Scoured Mirror

Lahaie’s emptying machines:
“Lahaie’s works [motor, glass, light] offer themselves as devices for emptying the mind. Only when their rhythm and the surprise of their shifting nuances come tuned just right can they placate the impatient eyes and minds molded by the speed culture of today.” -Ken Baker, Art Critic, San Francisco Chronicle, CA

Swell – Spill
Scoured and polished mirrored glass, motors, stainless steel
11″h x 14″d x 7’w, 2019

In 'Swell-Spill,' slowly rotating glass panels mimic the visual impact and speed of the waves from the artist's experience as an open water swimmer. The waves are taller, and they move more slowly as they approach the shore. The reflective and transmissive surfaces of these panels send and receive light across the gallery space. The dark shadows spilling across the horizon are a reminder of the state of our oceans.

Above, Below, Around
Mirrored glass, stainless steel, low RPM motor
9.5” h x 27.5” w x 10.5” d, 2009

Above Below Around: Transmitted light below glass casts a topographical/landscape-like shadow.
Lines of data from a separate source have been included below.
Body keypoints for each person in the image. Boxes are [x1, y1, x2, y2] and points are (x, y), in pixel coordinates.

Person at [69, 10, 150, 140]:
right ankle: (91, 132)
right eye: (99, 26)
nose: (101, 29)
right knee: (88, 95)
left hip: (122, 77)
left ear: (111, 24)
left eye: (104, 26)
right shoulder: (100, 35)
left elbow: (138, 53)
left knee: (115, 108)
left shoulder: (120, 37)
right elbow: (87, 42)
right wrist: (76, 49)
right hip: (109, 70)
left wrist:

The reflected light from the mirror casts atmospheric light patterns that cycle across the space to the viewer and return to their source.

Kinetic Tea House
A residency at the California State University, Sacramento, provided the opportunity for the sculpture students to collaborate with visiting artists during a residency. In response to the recently opened Sokiku Nakatani Tea Room in the University Library Gallery, Lahaie built a Kinetic Tea House.
She had traveled to Japan in the 1980s and participated in a formal Japanese tea ceremony, where the attention to the beauty of the tea implements and the precision of serving the tea became, to her, an ultimate expression of hospitality.
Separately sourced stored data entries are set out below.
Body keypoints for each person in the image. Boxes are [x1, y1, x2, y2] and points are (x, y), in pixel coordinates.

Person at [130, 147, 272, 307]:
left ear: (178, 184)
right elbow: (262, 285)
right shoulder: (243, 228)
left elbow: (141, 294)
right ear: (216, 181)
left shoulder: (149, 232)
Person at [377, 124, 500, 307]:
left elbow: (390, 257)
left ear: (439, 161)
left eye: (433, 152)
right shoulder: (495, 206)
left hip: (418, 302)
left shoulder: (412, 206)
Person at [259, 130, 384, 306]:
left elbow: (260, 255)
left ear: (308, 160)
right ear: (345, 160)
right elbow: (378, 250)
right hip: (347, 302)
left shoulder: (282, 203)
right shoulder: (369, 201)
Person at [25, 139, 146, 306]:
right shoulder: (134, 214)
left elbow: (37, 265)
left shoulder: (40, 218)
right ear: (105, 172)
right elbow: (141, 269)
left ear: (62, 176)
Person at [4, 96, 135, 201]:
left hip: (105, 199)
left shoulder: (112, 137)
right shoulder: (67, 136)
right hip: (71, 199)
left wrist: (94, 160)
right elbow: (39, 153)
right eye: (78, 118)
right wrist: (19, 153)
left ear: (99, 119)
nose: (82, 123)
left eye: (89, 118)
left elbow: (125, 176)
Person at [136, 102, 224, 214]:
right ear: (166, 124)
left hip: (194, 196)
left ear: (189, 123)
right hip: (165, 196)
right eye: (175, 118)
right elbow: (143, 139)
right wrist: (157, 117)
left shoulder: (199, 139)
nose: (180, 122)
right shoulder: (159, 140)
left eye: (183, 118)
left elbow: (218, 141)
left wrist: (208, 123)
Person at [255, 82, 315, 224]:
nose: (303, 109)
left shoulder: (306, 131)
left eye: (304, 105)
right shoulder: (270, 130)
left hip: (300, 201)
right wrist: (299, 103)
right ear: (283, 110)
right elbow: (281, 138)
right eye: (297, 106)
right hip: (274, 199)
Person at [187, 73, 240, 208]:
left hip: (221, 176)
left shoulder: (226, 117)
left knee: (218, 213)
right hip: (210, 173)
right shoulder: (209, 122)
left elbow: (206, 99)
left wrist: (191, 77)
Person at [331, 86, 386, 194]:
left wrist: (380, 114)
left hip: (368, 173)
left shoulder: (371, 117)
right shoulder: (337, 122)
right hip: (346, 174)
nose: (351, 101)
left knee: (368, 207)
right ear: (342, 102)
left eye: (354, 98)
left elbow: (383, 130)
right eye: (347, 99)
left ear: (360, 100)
Kinetic Tea House, four implements:
“Tea Cups” are elliptical mirrors that serve up ovals of reflected light that traverse the walls, ceiling, and floor of the gallery, an expression of “good heart” to the visitor and guest. The scouring of the gray protective paint from the back of the mirrors reveals a layer of paint the color of red clay. 

“Silver Horizon” is the water container for the tea. 
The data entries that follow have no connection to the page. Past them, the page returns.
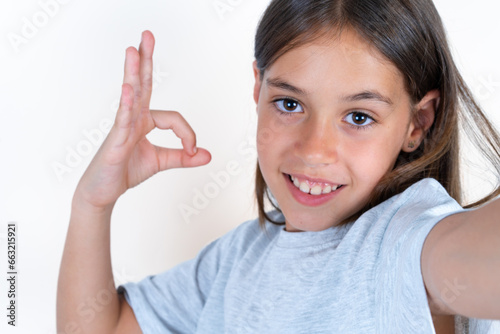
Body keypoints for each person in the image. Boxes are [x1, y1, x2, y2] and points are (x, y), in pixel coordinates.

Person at [57, 0, 500, 333]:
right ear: (258, 88)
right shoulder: (236, 259)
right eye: (289, 104)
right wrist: (92, 203)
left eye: (359, 117)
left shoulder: (404, 243)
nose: (314, 150)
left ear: (417, 123)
“Chabana Whisk” combines a reference to the Japanese art of flower arrangement for the tea ceremony with reference to the sound of the whisk stirring the tea, shhh… as when two brushes kiss. The tabletop is painted with red clay slip, and the golden brush slowly removes it layer by layer.

“Thangka of Good Heart” has a flicker bulb at its center, a spark floating on air, a greeting for all who enter.

Weather Condition
scoured mirror, steel, low RPM motor
23″h x 14″w x 15″d, 2010.

scoured mirror, steel, low RPM motor
26″h x 15″w x 16″d variable, 2010

Quiet Night
scoured mirror, steel, low RPM motor
16.5″h x 23″w x 16.625″d, 2010

Longing for the Background (Exhibition Video) 
Chandra Cerrito Gallery 2009

In the installation “Longing for the Background,” light, both reflected and transmitted, is used to disclose qualities of ordinary materials, such as mirrors, bubbly (seedy) glass, and plastic cups. A close investigation of the nature of these ordinary materials leads to a convergence of sculptural and photographic works that establish a metaphorical system of navigation in the gallery.

This begins with the placement of two kinetic wall works. Upon seeing the mirror’s reflected surface partially scoured away, one glimpses an intermingling of reflection and transparency. Two slowly rotating vertical and horizontal mirrors cast light reflections on the wall. These establish longitudinal and latitudinal lines that encompass the space.

“Quiet Two Departure,” a wall installation, embeds glass-like wings in the wall on a diagonal axis from floor to ceiling. The glass wings are inspired by the flight path that the artist took between the San Francisco and Sacramento airports in northern California. The pilot explained that there are four radio beacons that emit navigation signals indicating the route. The four invisible radio beacons correspond to the innate navigation systems of birds. The glass embedded in the wall is only made visible by the reflected and transmitted light.  

Photograms in this instance are a non-camera based process used to expose
the intricate forms found within the air bubbles of seedy glass.